[Data in this exercise Boundary: Start]

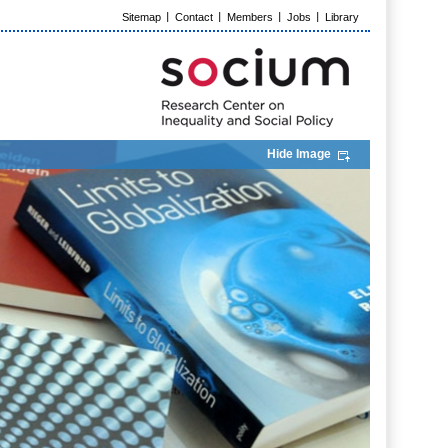
Sitemap
Contact
Members
Jobs
Library
Hide Image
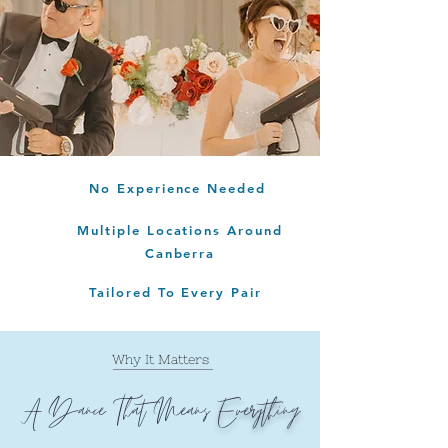
No Experience Needed
Multiple Locations Around
Canberra
Tailored To Every Pair
Why It Matters
A Dance That Means
Everything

[Data in this exercise Boundary: End]

What to produce:
Reproduce every line of text in the listing above word for word, in the same order, leaving out the pictures.

Finished task:
Sitemap
Contact
Members
Jobs
Library
Hide Image
No Experience Needed
Multiple Locations Around
Canberra
Tailored To Every Pair
Why It Matters
A Dance That Means
Everything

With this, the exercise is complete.